Season 3 is the only finale with an actual brotherly death, isn't it?
This is my point! Even if you think Dean died to go to Purgatory and Sam died going into the Cage (I rather strongly do not), that's not even half the episodes.
Apparently Dean being in critical condition/coma means he was a) brain dead and b) didn't survive the finale. Neither medicine nor English works that way. Apparently Sam being killed the week before means he didn't survive the finale to season 2. Again, NOT HOW WORDS WORK.
I doubt there's another show where the deaths of the lead are stacked so heavily into the middle of the season, but come on! The drove off together at the end of S2, were transported together at the end of season 4, and were standing in the same room with Castiel and Bobby at the end of season 6. "I didn't much like season 6" is also not much of an excuse for such a hyperbolic inaccuracy.
Someone else said it was the first finale where "no one" died.
Well, except for the dead person, right? Naomi kinda poignantly bit it.
WHERE WERE YOU???
I swear, I don't remember LJ rewarding this kind of totally missing the point, but it was a less impulsive medium, plus one in which you come across fewer original posters you wouldn't choose to read anyway.
They are words. With definitions. Just because Humpty Dumpty knew how to be master doesn't mean you're doing anyone or anything any favours by redefining as you go.
Sam's putative exit speech was off in that I think emotion, not sense, would prompt him to call Cas a replacement for him. But feeling he failed Dean? Given how much of the front end of the season I spent telling myself the same thing, makes sense. Given how much of a shit Dean was to him before he went in to confess? Made sense. Given he is talking about having felt impure and unworthy (I think it's interesting how his insecurity is different from Dean's, which is pretty much a vacuum of self esteem, and not the same in tenor) since he wa a toddler? That all burst out right now.

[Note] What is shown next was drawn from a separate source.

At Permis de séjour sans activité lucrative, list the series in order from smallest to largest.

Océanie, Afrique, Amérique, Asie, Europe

If he felt no guilt about not hunting for Dean or hunting for anyone, if he felt no rancour for the Benny thing, if he wasn't so clearly addled by the cumulative trials, if he hadn't talked about the end (as opposed to The End, which should be in the back half of next season) so portentously, if he hadn't been the guy who gave the "I am the least of all of" speech in season five, if we had any reason to think that he's been disabused of that horrible voicemail at the end of season six....

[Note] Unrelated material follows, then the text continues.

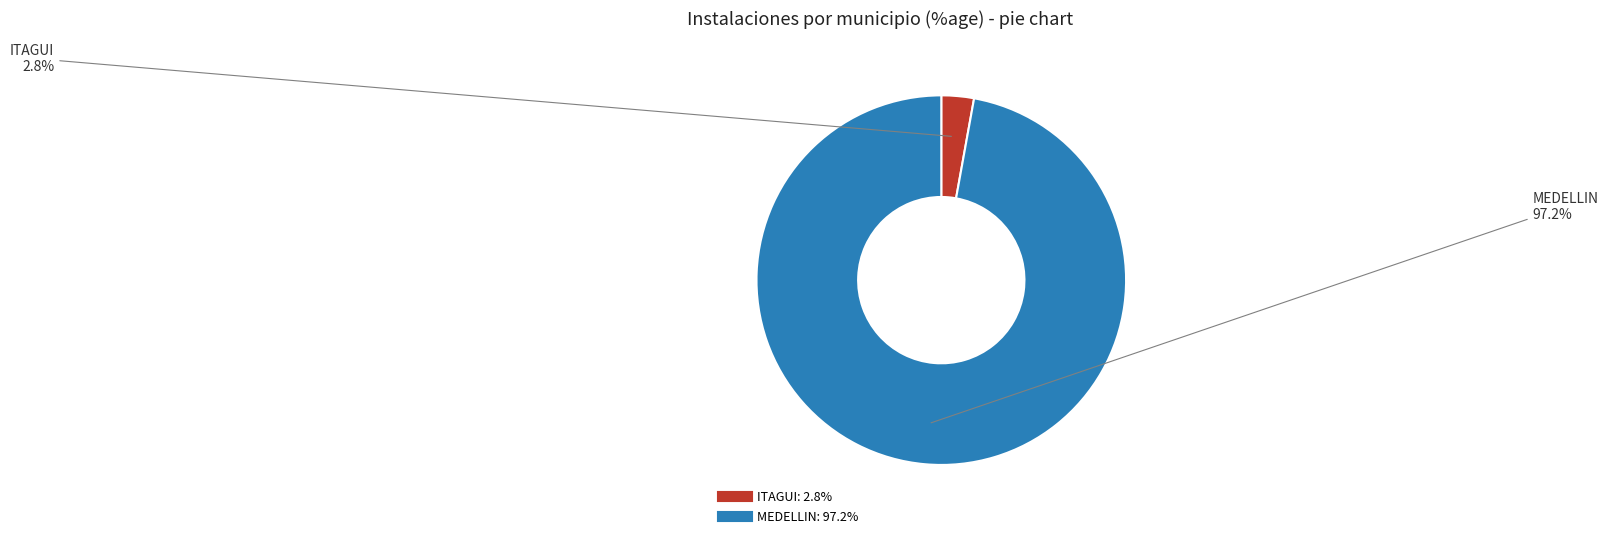

To the nearest percent, what portion does ITAGUI represent?

3%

There's just so much there on top of wanting to close the gates.
But since they were closing the gates with false assumptions, I think balking at the last minute makes sense over and above don't leave me which was pretty much all Dean was saying. Also, if Dean is left alone and can't hunt any more, is that a net win for the fight against evil? I think it's hard to say, and if we're mad at Dean for being that selfish (::coughCharlieJanecough::) then you'll need to point out to me where in his arc he stopped being that guy. Was it before or after he killed his grandfather and second-closest friend to save Sam's life?